Eine von »Organize Now« in Umlauf gebrachte und bereits über 5.000 Mal unterzeichnete Petition fordert ein Ende der Kürzungen in den Bereichen Bildung und Gesundheit sowie bei der Grundversorgung der Bevölkerung. Bei der Debatte in Orlando war man sich einig, dass politische Repräsentanten in Florida und in der Hauptstadt Washington an ihre Fürsorgepflicht gegenüber Puerto Rico erinnert und die »direkt Verantwortlichen für die humanitäre Krise zur Rechenschaft gezogen« werden müssten.
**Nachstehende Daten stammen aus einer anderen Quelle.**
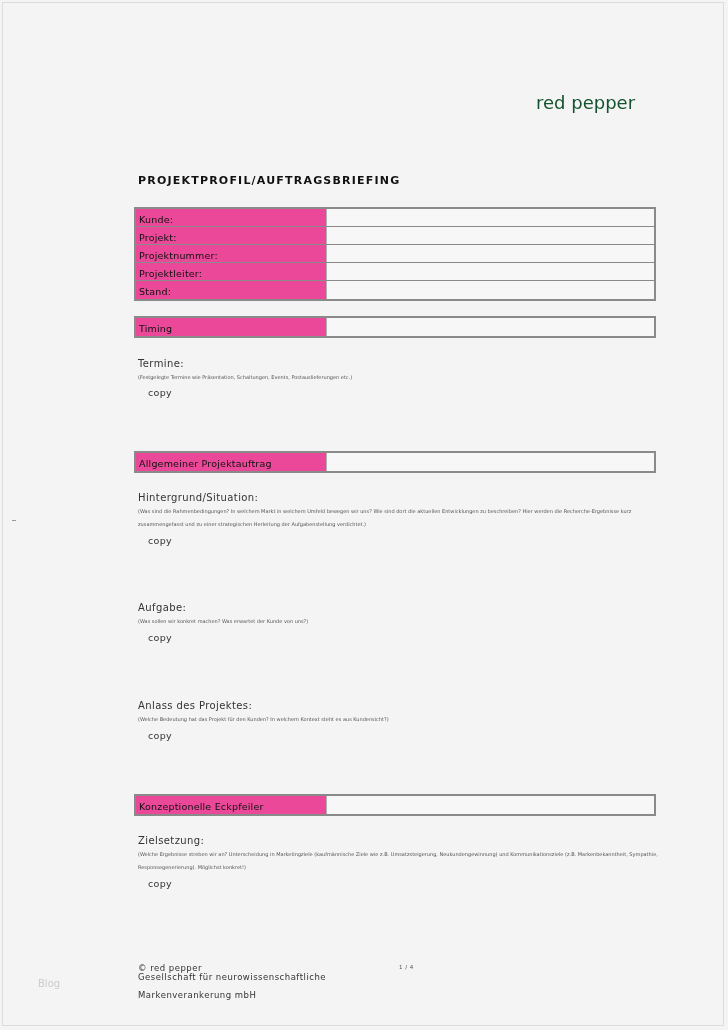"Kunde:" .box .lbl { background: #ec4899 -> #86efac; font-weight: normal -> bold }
Das Wohl der Bevölkerung der Insel müsse »über die Interessen der Geierfonds und der Banken der Wall Street gestellt werden, die Millionen für ihre Lobbyarbeit in Washington ausgeben«. Als »Geierfonds« werden in Puerto Rico und anderen Teilen Lateinamerikas die privaten Hedgefonds bezeichnet, bei denen Puerto Rico unter dem Einfluss Washingtons seine immensen Schulden angehäuft hat.
Die puertoricanische Gemeinde in den USA schließe sich zusammen und organisiere sich, »um für unsere Familien und Freunde, die noch auf der Insel leben, Veränderungen zu erreichen«, erklärte Frederick Vélez, der bei »Organize Now« zuständig für die Kontakte zu den hispanischen Gemeinden in den USA ist. Denise Díaz, Leiterin der Initiative »Central Florida Jobs with Justice« erklärte, der US-Kongress müsse jetzt handeln, »andernfalls hat er seine Hände dabei im Spiel, dass die Wall Street Profite aus der Krise schlägt«.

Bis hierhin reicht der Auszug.